Dataset records:
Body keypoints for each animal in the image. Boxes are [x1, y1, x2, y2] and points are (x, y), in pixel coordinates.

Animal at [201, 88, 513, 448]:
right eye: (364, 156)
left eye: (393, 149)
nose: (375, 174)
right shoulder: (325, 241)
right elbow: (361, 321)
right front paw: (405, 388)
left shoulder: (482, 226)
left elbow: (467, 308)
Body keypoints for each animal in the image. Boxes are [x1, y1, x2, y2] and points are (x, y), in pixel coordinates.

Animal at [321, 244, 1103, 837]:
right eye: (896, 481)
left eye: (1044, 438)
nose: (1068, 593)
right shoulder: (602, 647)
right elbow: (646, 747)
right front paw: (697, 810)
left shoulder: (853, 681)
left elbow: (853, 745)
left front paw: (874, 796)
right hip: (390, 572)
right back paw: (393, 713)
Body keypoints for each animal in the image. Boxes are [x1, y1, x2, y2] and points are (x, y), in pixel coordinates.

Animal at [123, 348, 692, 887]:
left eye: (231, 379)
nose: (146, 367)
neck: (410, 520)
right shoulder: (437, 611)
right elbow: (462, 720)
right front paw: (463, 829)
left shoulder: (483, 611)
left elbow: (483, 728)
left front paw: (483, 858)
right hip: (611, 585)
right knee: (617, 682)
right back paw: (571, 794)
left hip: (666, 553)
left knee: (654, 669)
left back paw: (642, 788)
* * *
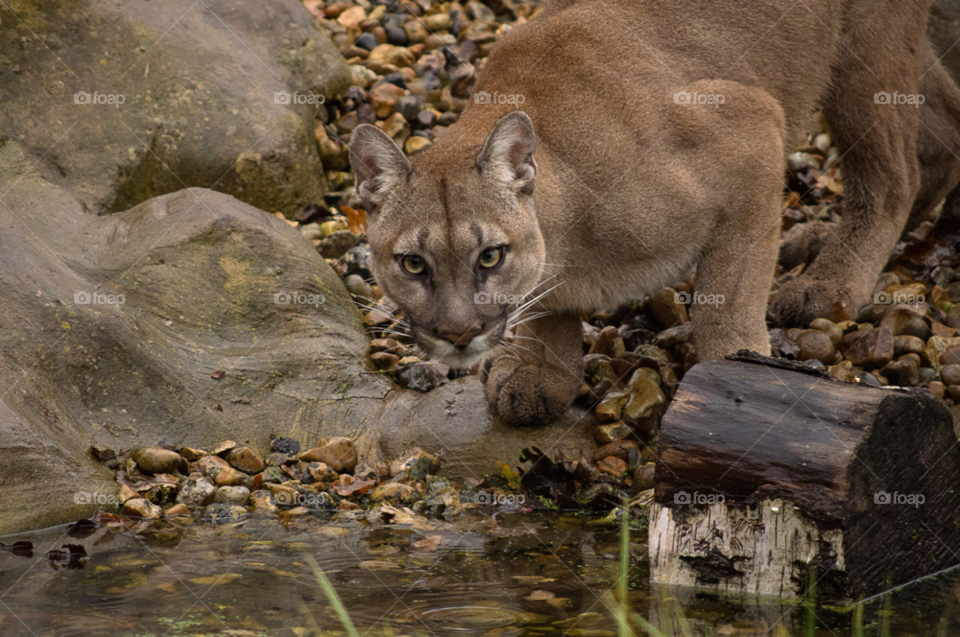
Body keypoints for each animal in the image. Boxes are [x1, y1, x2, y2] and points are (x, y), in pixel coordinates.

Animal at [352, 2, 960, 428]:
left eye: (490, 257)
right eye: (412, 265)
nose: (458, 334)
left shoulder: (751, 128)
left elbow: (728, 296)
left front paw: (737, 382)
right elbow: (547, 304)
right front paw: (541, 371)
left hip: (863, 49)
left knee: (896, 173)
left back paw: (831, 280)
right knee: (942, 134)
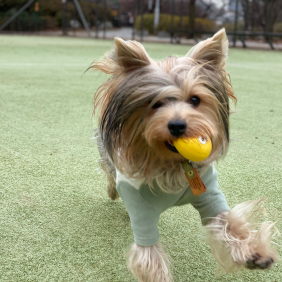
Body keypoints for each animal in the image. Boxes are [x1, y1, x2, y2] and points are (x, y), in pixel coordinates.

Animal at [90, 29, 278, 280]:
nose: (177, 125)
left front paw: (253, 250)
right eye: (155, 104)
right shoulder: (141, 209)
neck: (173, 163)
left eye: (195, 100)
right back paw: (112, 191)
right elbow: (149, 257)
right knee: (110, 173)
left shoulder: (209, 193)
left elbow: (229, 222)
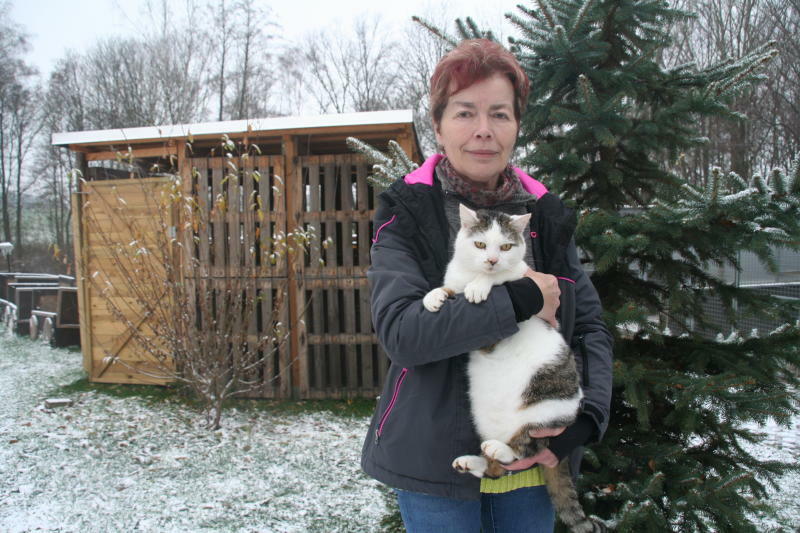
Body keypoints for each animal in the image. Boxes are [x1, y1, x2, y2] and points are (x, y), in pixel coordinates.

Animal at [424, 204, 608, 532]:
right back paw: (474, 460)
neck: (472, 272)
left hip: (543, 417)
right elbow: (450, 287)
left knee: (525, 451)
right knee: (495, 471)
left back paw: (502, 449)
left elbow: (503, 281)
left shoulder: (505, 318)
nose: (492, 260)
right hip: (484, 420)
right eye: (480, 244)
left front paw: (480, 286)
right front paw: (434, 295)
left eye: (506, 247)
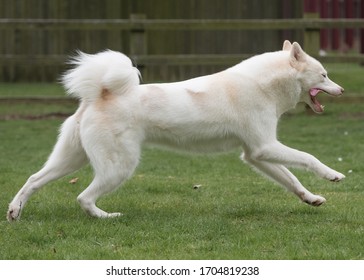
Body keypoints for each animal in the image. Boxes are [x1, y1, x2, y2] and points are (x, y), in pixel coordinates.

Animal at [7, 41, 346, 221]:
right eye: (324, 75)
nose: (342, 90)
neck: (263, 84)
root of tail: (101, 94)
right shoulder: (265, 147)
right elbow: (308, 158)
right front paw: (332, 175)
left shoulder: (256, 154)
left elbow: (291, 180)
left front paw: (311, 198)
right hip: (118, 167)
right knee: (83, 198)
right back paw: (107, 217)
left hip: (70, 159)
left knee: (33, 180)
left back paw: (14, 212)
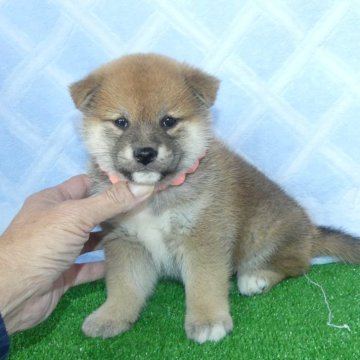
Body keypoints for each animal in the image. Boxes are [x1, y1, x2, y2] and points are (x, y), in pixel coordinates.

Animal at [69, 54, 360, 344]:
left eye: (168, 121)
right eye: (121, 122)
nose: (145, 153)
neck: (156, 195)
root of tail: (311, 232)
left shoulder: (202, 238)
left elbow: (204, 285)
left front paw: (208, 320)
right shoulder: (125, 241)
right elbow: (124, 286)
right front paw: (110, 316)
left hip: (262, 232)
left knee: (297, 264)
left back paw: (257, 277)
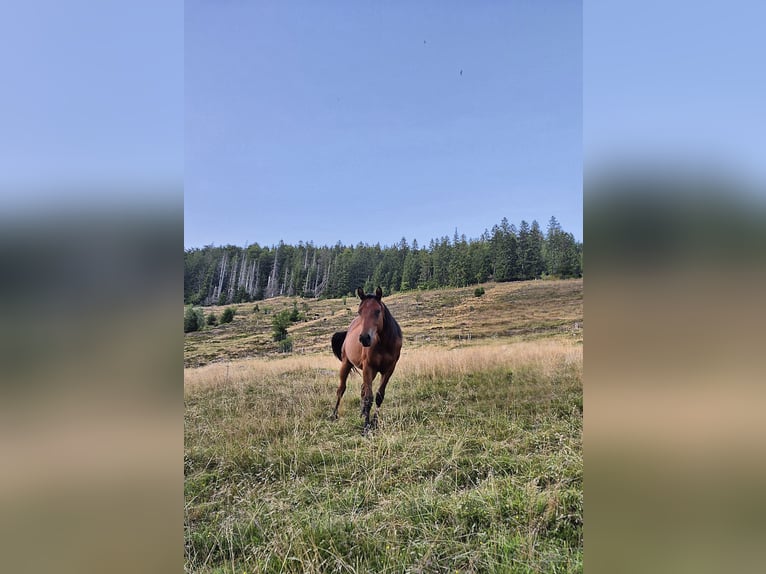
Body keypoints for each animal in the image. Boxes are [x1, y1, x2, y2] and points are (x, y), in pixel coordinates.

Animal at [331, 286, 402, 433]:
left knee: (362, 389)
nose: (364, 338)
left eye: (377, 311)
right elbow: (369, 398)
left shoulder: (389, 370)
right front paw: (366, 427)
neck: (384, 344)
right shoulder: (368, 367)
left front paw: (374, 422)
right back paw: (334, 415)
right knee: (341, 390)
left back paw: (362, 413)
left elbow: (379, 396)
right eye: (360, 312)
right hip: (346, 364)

TASK PROMPT:
From the records above, copy each line in which the string "nose" occurs.

TASK ANSWER:
nose: (375, 174)
nose: (1068, 593)
nose: (146, 367)
nose: (458, 334)
nose: (177, 125)
nose: (492, 260)
nose: (342, 90)
nose: (145, 153)
nose: (364, 338)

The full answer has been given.